> [WHAT TO PRODUCE]: Edit the material below so that every "Herbstzeit" becomes "Winterzeit" and nothing else changes. Leave the pictures out of your version.

☆ ☆ ☆ ☆ ☆ ☆ ☆

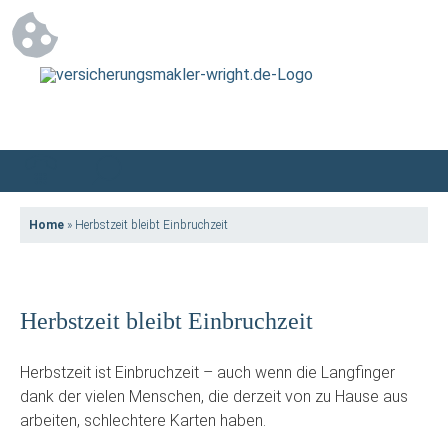
Home
»
Herbstzeit bleibt Einbruchzeit
Herbstzeit bleibt Einbruchzeit
Herbstzeit ist Einbruchzeit – auch wenn die Langfinger
dank der vielen Menschen, die derzeit von zu Hause aus
arbeiten, schlechtere Karten haben.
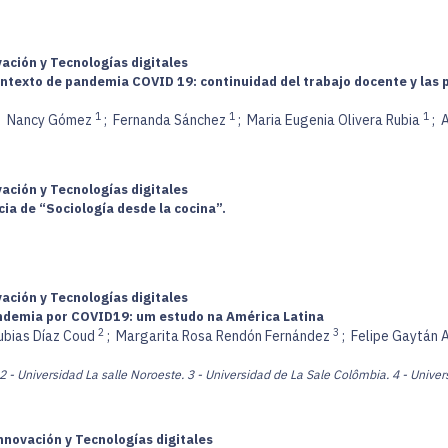
vación y Tecnologías digitales
exto de pandemia COVID 19: continuidad del trabajo docente y las pr
1
1
1
;
Nancy Gómez
;
Fernanda Sánchez
;
Maria Eugenia Olivera Rubia
;
A
vación y Tecnologías digitales
cia de “Sociología desde la cocina”.
vación y Tecnologías digitales
andemia por COVID19: um estudo na América Latina
2
3
ubias Díaz Coud
;
Margarita Rosa Rendón Fernández
;
Felipe Gaytán 
2 - Universidad La salle Noroeste.
3 - Universidad de La Sale Colômbia.
4 - Univer
nnovación y Tecnologías digitales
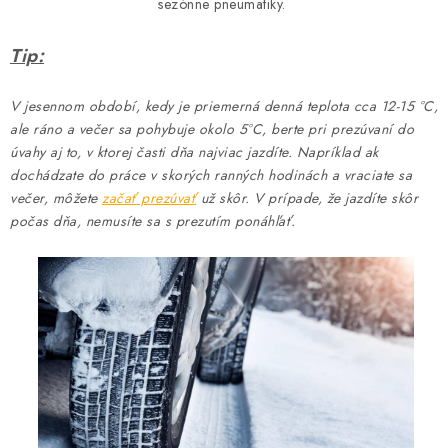
sezónne pneumatiky.
Tip:
V jesennom období, kedy je priemerná denná teplota cca 12-15 °C,
ale ráno a večer sa pohybuje okolo 5°C, berte pri prezúvaní do
úvahy aj to, v ktorej časti dňa najviac jazdíte. Napríklad ak
dochádzate do práce v skorých ranných hodinách a vraciate sa
večer, môžete
začať prezúvať
už skôr. V prípade, že jazdíte skôr
počas dňa, nemusíte sa s prezutím ponáhľať.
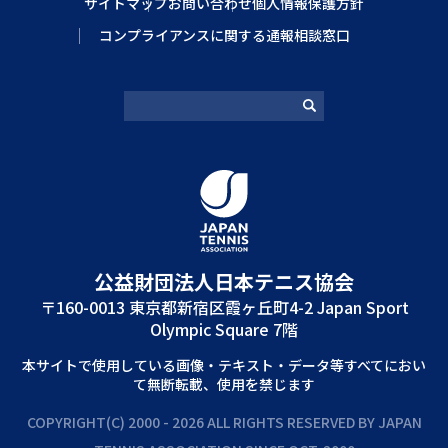
サイトマップ
お問い合わせ
個人情報保護方針
コンプライアンスに関する通報相談窓口
公益財団法⼈⽇本テニス協会
〒160-0013 東京都新宿区霞ヶ丘町4-2 Japan Sport
Olympic Square 7階
本サイトで使⽤している画像‧テキスト‧データ等すべてにおい
て無断転載、使⽤を禁じます
COPYRIGHT(C) 2000 - 2026 ALL RIGHTS RESERVED BY JAPAN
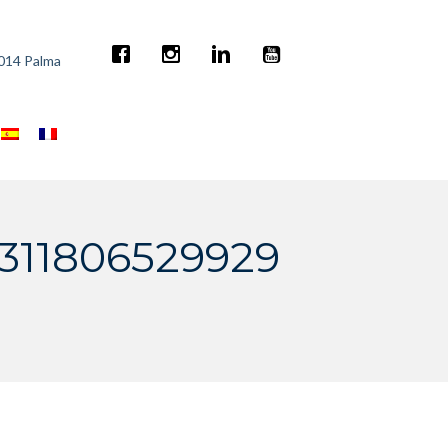
7014 Palma
311806529929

☆ ☆ ☆ ☆ ☆ ☆ ☆

> [YOUR RESPONSE]:
Home
»
Winterzeit bleibt Einbruchzeit
Winterzeit bleibt Einbruchzeit
Winterzeit ist Einbruchzeit – auch wenn die Langfinger
dank der vielen Menschen, die derzeit von zu Hause aus
arbeiten, schlechtere Karten haben.
vación y Tecnologías digitales
exto de pandemia COVID 19: continuidad del trabajo docente y las pr
1
1
1
;
Nancy Gómez
;
Fernanda Sánchez
;
Maria Eugenia Olivera Rubia
;
A
vación y Tecnologías digitales
cia de “Sociología desde la cocina”.
vación y Tecnologías digitales
andemia por COVID19: um estudo na América Latina
2
3
ubias Díaz Coud
;
Margarita Rosa Rendón Fernández
;
Felipe Gaytán 
2 - Universidad La salle Noroeste.
3 - Universidad de La Sale Colômbia.
4 - Univer
nnovación y Tecnologías digitales
sezónne pneumatiky.
Tip:
V jesennom období, kedy je priemerná denná teplota cca 12-15 °C,
ale ráno a večer sa pohybuje okolo 5°C, berte pri prezúvaní do
úvahy aj to, v ktorej časti dňa najviac jazdíte. Napríklad ak
dochádzate do práce v skorých ranných hodinách a vraciate sa
večer, môžete
začať prezúvať
už skôr. V prípade, že jazdíte skôr
počas dňa, nemusíte sa s prezutím ponáhľať.
サイトマップ
お問い合わせ
個人情報保護方針
コンプライアンスに関する通報相談窓口
公益財団法⼈⽇本テニス協会
〒160-0013 東京都新宿区霞ヶ丘町4-2 Japan Sport
Olympic Square 7階
本サイトで使⽤している画像‧テキスト‧データ等すべてにおい
て無断転載、使⽤を禁じます
COPYRIGHT(C) 2000 - 2026 ALL RIGHTS RESERVED BY JAPAN
7014 Palma
311806529929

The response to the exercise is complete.